Sources say in most of these cases, the database servers in question are based outside the country. And, encryption technologies make it more difficult to track, explained another person in the know.
"This is a serious situation and requires urgent action. This should be done by identifying and significantly punishing at least two-three people, so that the message would go loud and clear to other fraudsters. For this, the regulator needs to outsource cyber experts, maybe (hire from) even outside India, to crack down on the syndicate," said Prithvi Haldea, chairman of Prime Database.
Additionally, there should be monitoring of entities which acquire large quantities of shares of companies whose stock prices are propped through fake tips, he said.
Sebi has issued advertisements for investors using social media for stock-specific information to not get swayed by such tips. And, to have questioned some brokers, suspecting they could have been using third-party bulk SMS providers to circulate the tips.
Meanwhile, the offenders are widening their experimenting. One SMS, for instance, recommends buying 'Funny Software', apart from typical details like entry price, stop-loss, trade quantity, target price and holding period.

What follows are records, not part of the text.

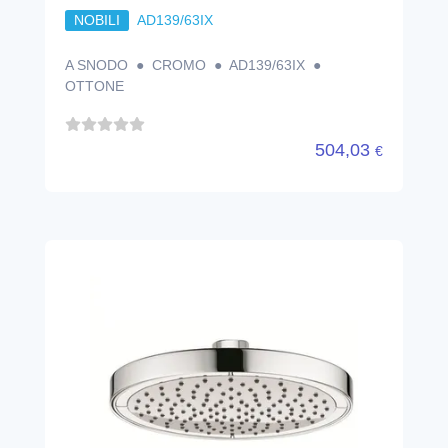
NOBILI
AD139/63IX
A SNODO ● CROMO ● AD139/63IX ●
OTTONE
504,03
€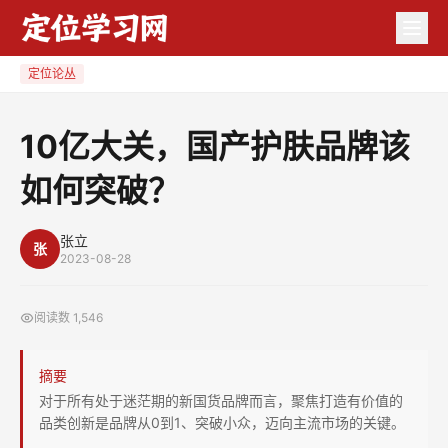
10
亿
大
定位论丛
关，
国
10亿大关，国产护肤品牌该
产
如何突破？
护
肤
品
张立
张
2023-08-28
牌
该
阅读数
1,546
如
何
摘要
突
对于所有处于迷茫期的新国货品牌而言，聚焦打造有价值的
破？
品类创新是品牌从0到1、突破小众，迈向主流市场的关键。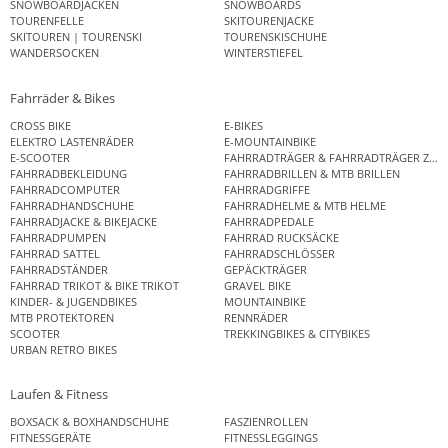
SNOWBOARDJACKEN
SNOWBOARDS
TOURENFELLE
SKITOURENJACKE
SKITOUREN | TOURENSKI
TOURENSKISCHUHE
WANDERSOCKEN
WINTERSTIEFEL
Fahrräder & Bikes
CROSS BIKE
E-BIKES
ELEKTRO LASTENRÄDER
E-MOUNTAINBIKE
E-SCOOTER
FAHRRADTRÄGER & FAHRRADTRÄGER ZUB
FAHRRADBEKLEIDUNG
FAHRRADBRILLEN & MTB BRILLEN
FAHRRADCOMPUTER
FAHRRADGRIFFE
FAHRRADHANDSCHUHE
FAHRRADHELME & MTB HELME
FAHRRADJACKE & BIKEJACKE
FAHRRADPEDALE
FAHRRADPUMPEN
FAHRRAD RUCKSÄCKE
FAHRRAD SATTEL
FAHRRADSCHLÖSSER
FAHRRADSTÄNDER
GEPÄCKTRÄGER
FAHRRAD TRIKOT & BIKE TRIKOT
GRAVEL BIKE
KINDER- & JUGENDBIKES
MOUNTAINBIKE
MTB PROTEKTOREN
RENNRÄDER
SCOOTER
TREKKINGBIKES & CITYBIKES
URBAN RETRO BIKES
Laufen & Fitness
BOXSACK & BOXHANDSCHUHE
FASZIENROLLEN
FITNESSGERÄTE
FITNESSLEGGINGS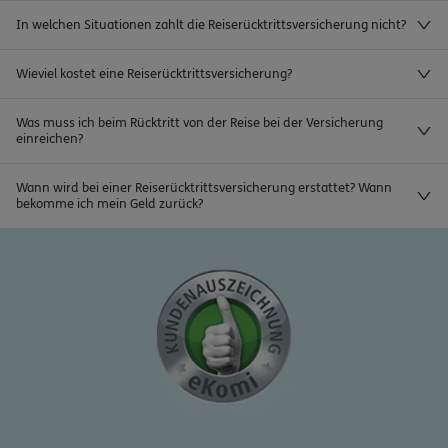
In welchen Situationen zahlt die Reiserücktrittsversicherung nicht?
Wieviel kostet eine Reiserücktrittsversicherung?
Was muss ich beim Rücktritt von der Reise bei der Versicherung
einreichen?
Wann wird bei einer Reiserücktrittsversicherung erstattet? Wann
bekomme ich mein Geld zurück?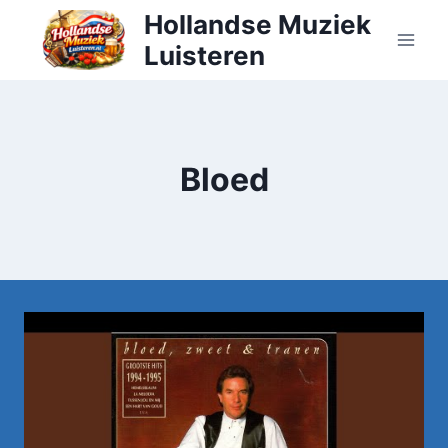
Doorgaan
Hollandse Muziek
naar
Luisteren
inhoud
Bloed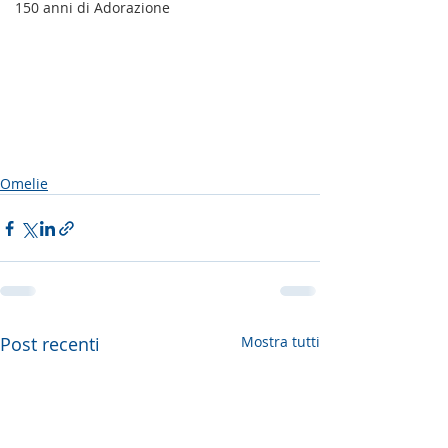
150 anni di Adorazione
Omelie
Post recenti
Mostra tutti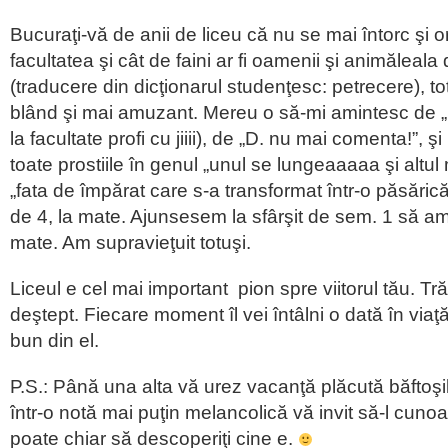
Bucuraţi-vă de anii de liceu că nu se mai întorc şi ori
facultatea şi cât de faini ar fi oamenii şi animăleala
(traducere din dicţionarul studenţesc: petrecere), tot
blând şi mai amuzant. Mereu o să-mi amintesc de „i şi
la facultate profi cu jiiii), de „D. nu mai comenta!”, ş
toate prostiile în genul „unul se lungeaaaaa şi altu
„fata de împărat care s-a transformat într-o păsărică
de 4, la mate. Ajunsesem la sfârşit de sem. 1 să am 
mate. Am supravieţuit totuşi.
Liceul e cel mai important pion spre viitorul tău. Tră
deştept. Fiecare moment îl vei întâlni o dată în viaţă
bun din el.
P.S.: Până una alta vă urez vacanţă plăcută băftoşil
într-o notă mai puţin melancolică vă invit să-l cuno
poate chiar să descoperiţi cine e.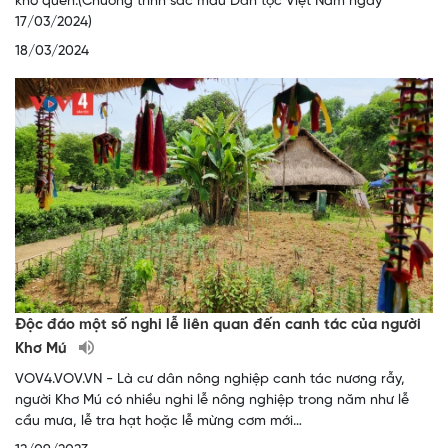
khó quên.(Chương trình sắc màu Dân tộc Việt Nam ngày
17/03/2024)
18/03/2024
Độc đáo một số nghi lễ liên quan đến canh tác của người
Khơ Mú
VOV4.VOV.VN - Là cư dân nông nghiệp canh tác nương rẫy,
người Khơ Mú có nhiều nghi lễ nông nghiệp trong năm như lễ
cầu mưa, lễ tra hạt hoặc lễ mừng cơm mới…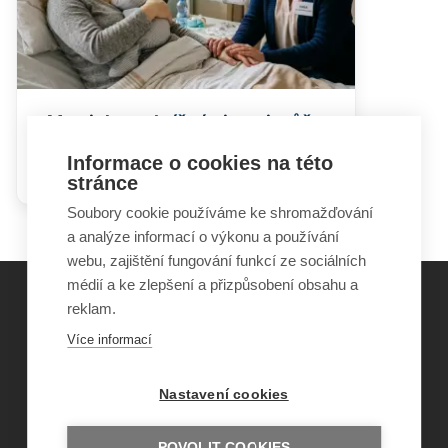
Maminky v obtížné situaci může
v porodnici podpořit zdravotně
Informace o cookies na této
sociální pracovník
stránce
Soubory cookie používáme ke shromažďování
a analýze informací o výkonu a používání
webu, zajištění fungování funkcí ze sociálních
médií a ke zlepšení a přizpůsobení obsahu a
reklam.
©
Obecně prospěšná společnost Sirius
, o.p.s.
Více informací
2011–2026
Šance Dětem
Nastavení cookies
ISSN 1805-8876
nazory@sancedetem.cz
Odběr novinek e-mailem
POVOLIT COOKIES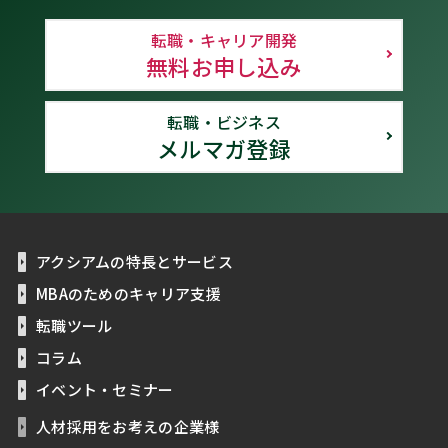
転職・キャリア開発
無料お申し込み
転職・ビジネス
メルマガ登録
アクシアムの特長とサービス
MBAのためのキャリア支援
転職ツール
コラム
イベント・セミナー
人材採用をお考えの企業様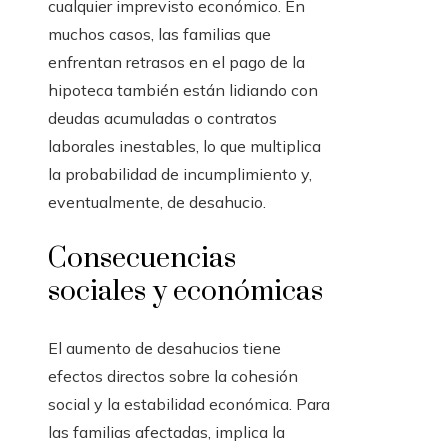
cualquier imprevisto económico. En
muchos casos, las familias que
enfrentan retrasos en el pago de la
hipoteca también están lidiando con
deudas acumuladas o contratos
laborales inestables, lo que multiplica
la probabilidad de incumplimiento y,
eventualmente, de desahucio.
Consecuencias
sociales y económicas
El aumento de desahucios tiene
efectos directos sobre la cohesión
social y la estabilidad económica. Para
las familias afectadas, implica la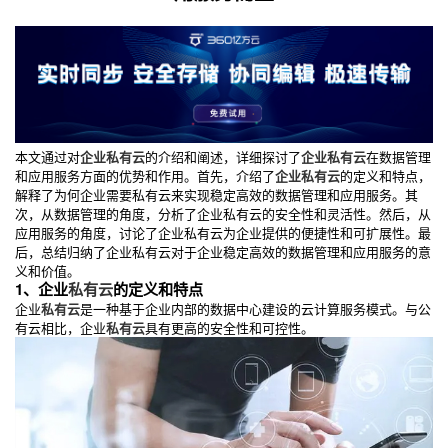
本文通过对
企业私有云
的介绍和阐述，详细探讨了
企业私有云
在数据管理
和应用服务方面的优势和作用。首先，介绍了
企业私有云
的定义和特点，
解释了为何企业需要私有云来实现稳定高效的数据管理和应用服务。其
次，从数据管理的角度，分析了企业私有云的安全性和灵活性。然后，从
应用服务的角度，讨论了企业私有云为企业提供的便捷性和可扩展性。最
后，总结归纳了企业私有云对于企业稳定高效的数据管理和应用服务的意
义和价值。
1、企业
私有云
的定义和特点
企业
私有云
是一种基于企业内部的数据中心建设的云计算服务模式。与公
有云相比，企业
私有云
具有更高的安全性和可控性。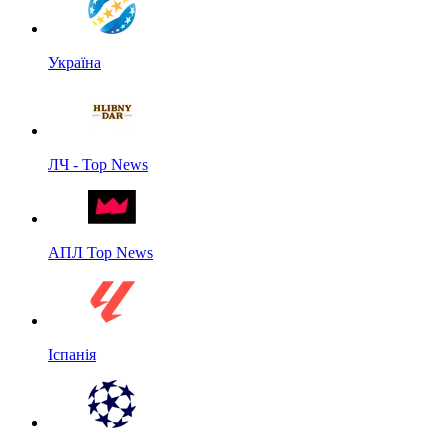
Україна
ЛЧ - Top News
АПЛ Top News
Іспанія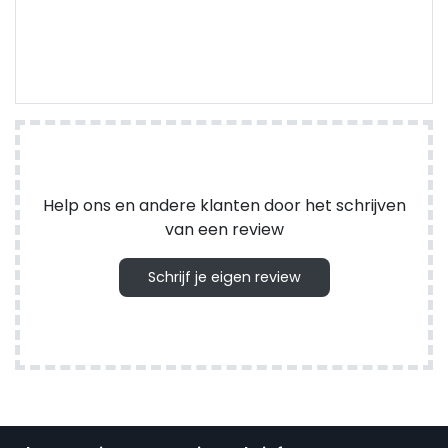
Help ons en andere klanten door het schrijven
van een review
Schrijf je eigen review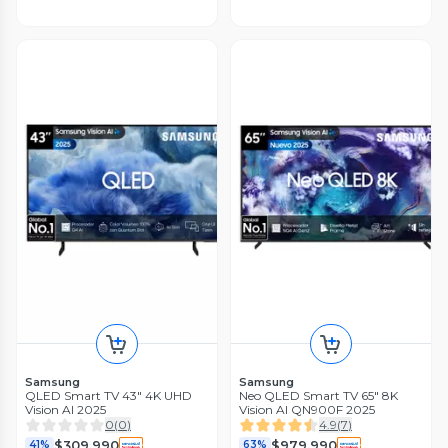
Samsung
Samsung
QLED Smart TV 43" 4K UHD
Neo QLED Smart TV 65" 8K
Vision AI 2025
Vision AI QN900F 2025
0
(
0
)
4.9
(
7
)
$309.990
$979.990
41%
63%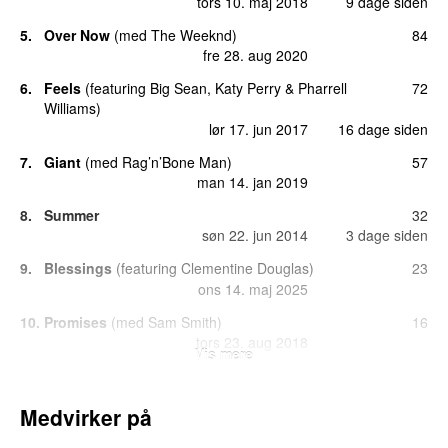
tors 10. maj 2018
9 dage siden
5.
Over Now
(
med
The Weeknd
)
84
fre 28. aug 2020
6.
Feels
(
featuring
Big Sean
,
Katy Perry
&
Pharrell
72
Williams
)
lør 17. jun 2017
16 dage siden
7.
Giant
(
med
Rag’n’Bone Man
)
57
man 14. jan 2019
8.
Summer
32
søn 22. jun 2014
3 dage siden
9.
Blessings
(
featuring
Clementine Douglas
)
23
ons 14. maj 2025
10.
Promises
(
med
Sam Smith
)
16
tors 23. aug 2018
Vis mere
10.
Slide
(
featuring
Migos
&
Frank Ocean
)
16
fre 24. feb 2017
40 dage siden
Medvirker på
10.
The Weekend (Funk Wav Remix)
(
med
SZA
)
16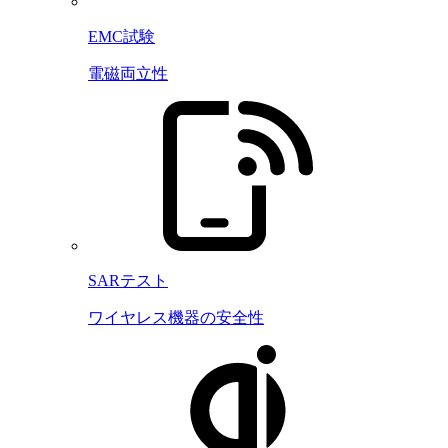
EMC試験
電磁両立性
SARテスト
ワイヤレス機器の安全性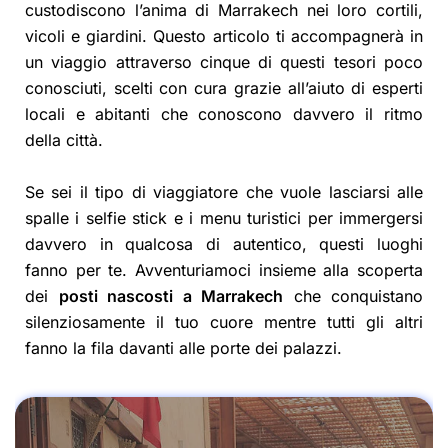
custodiscono l’anima di Marrakech nei loro cortili,
vicoli e giardini. Questo articolo ti accompagnerà in
un viaggio attraverso cinque di questi tesori poco
conosciuti, scelti con cura grazie all’aiuto di esperti
locali e abitanti che conoscono davvero il ritmo
della città.
Se sei il tipo di viaggiatore che vuole lasciarsi alle
spalle i selfie stick e i menu turistici per immergersi
davvero in qualcosa di autentico, questi luoghi
fanno per te. Avventuriamoci insieme alla scoperta
dei
posti nascosti a Marrakech
che conquistano
silenziosamente il tuo cuore mentre tutti gli altri
fanno la fila davanti alle porte dei palazzi.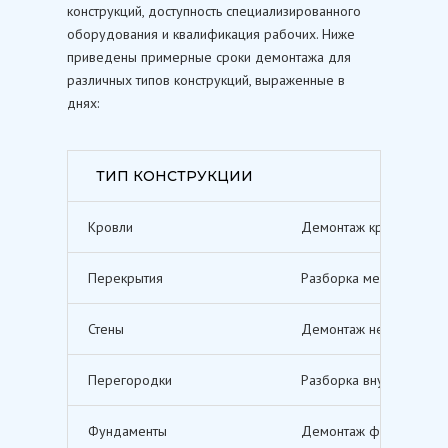
конструкций, доступность специализированного
оборудования и квалификация рабочих. Ниже
приведены примерные сроки демонтажа для
различных типов конструкций, выраженные в
днях:
ТИП КОНСТРУКЦИИ
Кровли
Демонтаж кровельных п
Перекрытия
Разборка межэтажных п
Стены
Демонтаж несущих и не
Перегородки
Разборка внутренних п
Фундаменты
Демонтаж фундаментов,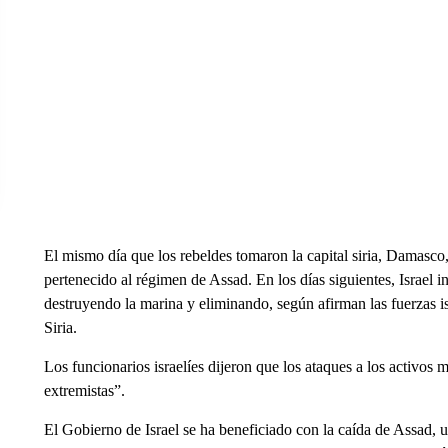
El mismo día que los rebeldes tomaron la capital siria, Damasco,
pertenecido al régimen de Assad. En los días siguientes, Israel 
destruyendo la marina y eliminando, según afirman las fuerzas isr
Siria.
Los funcionarios israelíes dijeron que los ataques a los activos 
extremistas”.
El Gobierno de Israel se ha beneficiado con la caída de Assad, un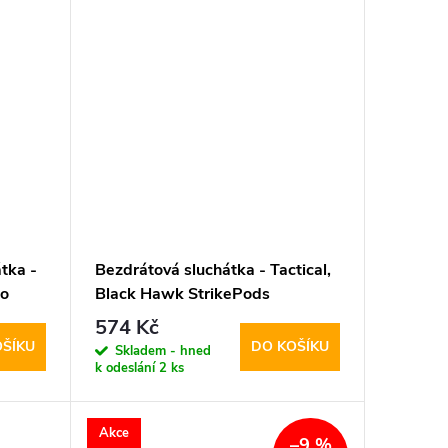
tka -
Bezdrátová sluchátka - Tactical,
go
Black Hawk StrikePods
574 Kč
OŠÍKU
DO KOŠÍKU
Skladem - hned
k odeslání
2 ks
Akce
–9 %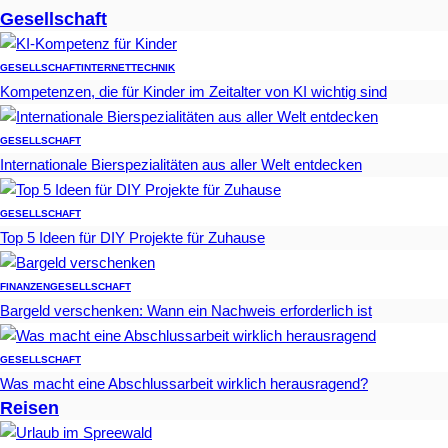
Gesellschaft
GESELLSCHAFT
INTERNET
TECHNIK
Kompetenzen, die für Kinder im Zeitalter von KI wichtig sind
GESELLSCHAFT
Internationale Bierspezialitäten aus aller Welt entdecken
GESELLSCHAFT
Top 5 Ideen für DIY Projekte für Zuhause
FINANZEN
GESELLSCHAFT
Bargeld verschenken: Wann ein Nachweis erforderlich ist
GESELLSCHAFT
Was macht eine Abschlussarbeit wirklich herausragend?
Reisen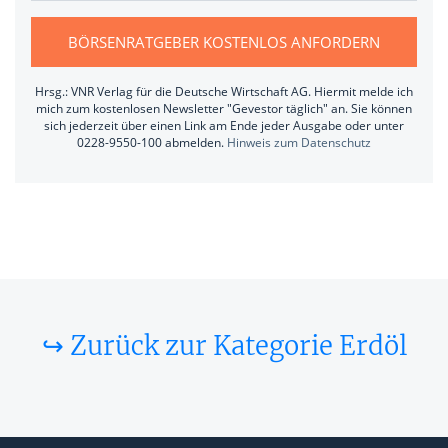
BÖRSENRATGEBER KOSTENLOS ANFORDERN
Hrsg.: VNR Verlag für die Deutsche Wirtschaft AG. Hiermit melde ich
mich zum kostenlosen Newsletter "Gevestor täglich" an. Sie können
sich jederzeit über einen Link am Ende jeder Ausgabe oder unter
0228-9550-100 abmelden.
Hinweis zum Datenschutz
↪ Zurück zur Kategorie Erdöl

Such little-known companies' publicity seems to have increased in recent months. "Such trick help create liquidity, providing an exit to share operators who take positions when the price is low," said a broker, on condition of anonymity.
Some of these stock operators also provide a price trigger. For instance, the company would be receiving a major order from a large company or be an acquisition target of a well-known entity.
Sebi's move came after top brokerage houses such as Motilal Oswal, India Infoline Financial, Angel Broking and HDFC Securities complained that their names were being misused by dubious operators. Some had also filed police complaints in the matter.